Bu Yanti langsung mengangguk semangat sekali, "Iya, Mba Rina. Nanti, kalau menantu Ibu lagi ikut ke Semarang, Ibu ajak untuk sekalian kenalan sama Mba Rina."

"Loh? Memangnya, menantu Bu Yanti, tinggal di mana, Bu? Bukan di Semarang?"

"Bukan, Mba. Anak pertama dan menantu Ibu, tinggal di Purwokerto."

Aku langsung terkejut dengan informasi yang baru saja Bu Yanti sampaikan, "Purwokerto? Wah, kebetulan sekali, Bu. Saya, juga asli Purwokerto."

Bu Yanti ikut tersenyum bahagia bersamaku, "Wah, iya kah, Mba? Kalau begitu, kebetulan banget ya. Berarti, nanti, anak dan menantu Ibu bisa cepat akrab sama Mba Rina. Soalnya, sama-sama orang Purwokerto."

"Sama-sama ngapak nggih, Bu."

Bu Yanti tertawa, "Iya, Mba Rina. Sama-sama doyan mendoan juga ya?"
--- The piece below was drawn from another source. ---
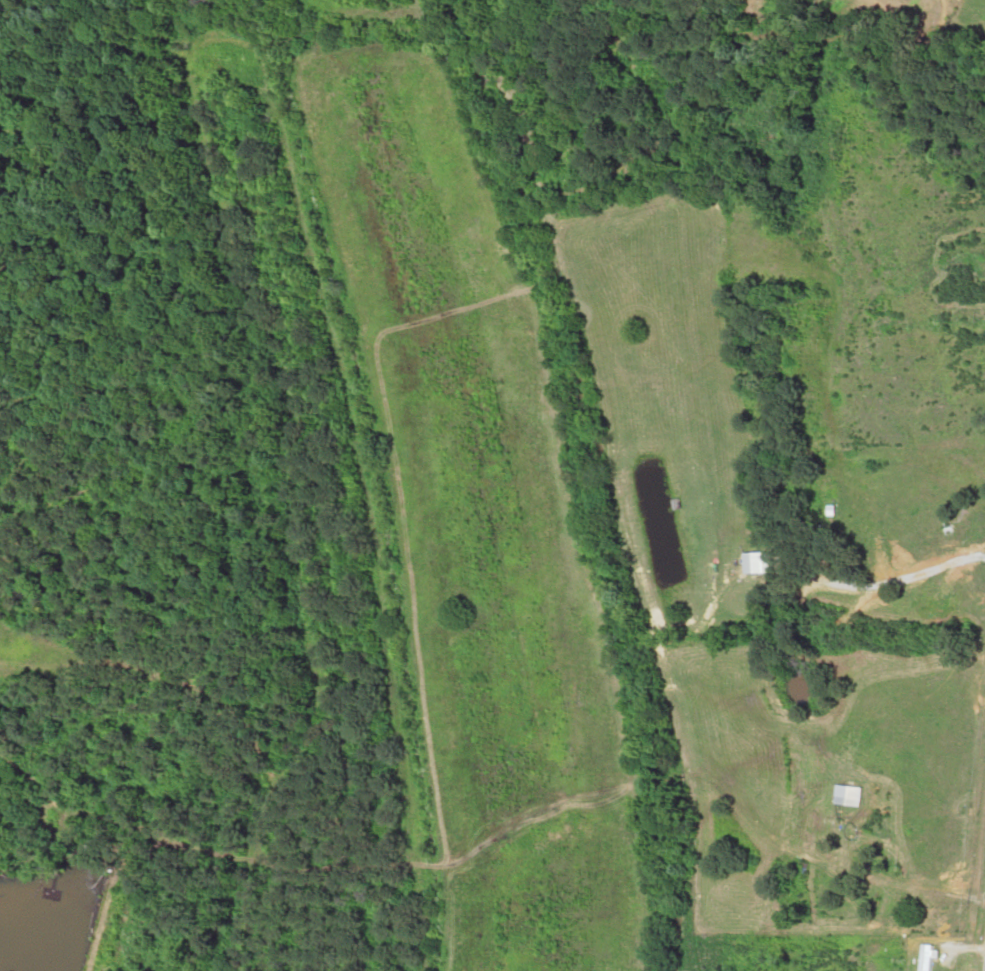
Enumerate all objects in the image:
building: (769, 564)
building: (856, 793)
road: (981, 933)
building: (936, 957)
Aku ikut tertawa juga, "Nggih, Bu. Betul sekali. Apalagi, kalau mendoannya dimakan pas masih hangat-hangat, tambah mantap itu, Bu."

"Nanti, kapan-kapan, Ibu bawakan mendoan untuk Mba Rina ya. Biar ngobatin kangennya sama kampung halaman."

"Mboten usah, Bu." (Tidak usah, Bu)

"Nggak papa, Mba. Ucapan terimakasih dari Ibu. Soalnya, dari kemarin-kemarin, Mba Rina udah sabar banget dengerin Ibu cerewet minta ini dan itu waktu pesan baju."

Aku tersenyum, "Saestu, Bu. Saya benar-benar tidak merasa direpotkan oleh Bu Yanti selama ini. Malahan, saya senang sekali karena Bu Yanti sudah berbaik hati mau langganan beli baju dan pesan di toko saya. Jadi, seharusnya, saya yang mengucapkan terimakasih sama Bu Yanti."

(Saestu = Beneran/Sungguh)

"Tapi Ibu akan tetap main lagi ke sini dan bawain mendoan buat Mba Rina. Pokoknya, nggak boleh ditolak ya. Sekalian Ibu juga pengin ketemu sama El. Soalnya, udah lama Ibu nggak ketemu sama cucu Ibu yang cantik itu."